#### PROBLEM TO SOLVE
Look for "pinky tip: (100, 42)" in the entries below. Then write out exactly the line that holds it and every line after it, to the last, and nothing else.

#### DATA PROVIDED

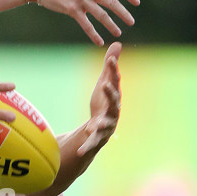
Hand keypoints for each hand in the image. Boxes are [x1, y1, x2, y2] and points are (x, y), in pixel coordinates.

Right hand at [39, 0, 139, 45]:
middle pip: (111, 2)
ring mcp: (81, 0)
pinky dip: (93, 34)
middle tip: (131, 21)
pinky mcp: (72, 10)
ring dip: (111, 25)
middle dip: (123, 13)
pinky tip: (100, 42)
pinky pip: (86, 24)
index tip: (137, 3)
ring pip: (101, 15)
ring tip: (118, 33)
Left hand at [77, 41, 121, 156]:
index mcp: (115, 97)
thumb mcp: (104, 83)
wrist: (101, 128)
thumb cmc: (104, 103)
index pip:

#### ANSWER BOX
pinky tip: (100, 42)
pinky pip: (86, 24)
index tip: (137, 3)
ring pip: (101, 15)
ring tip: (118, 33)
Left hand at [77, 41, 121, 156]:
index mcp: (115, 97)
thumb mcp: (104, 83)
wrist: (101, 128)
thumb cmc: (104, 103)
index pip:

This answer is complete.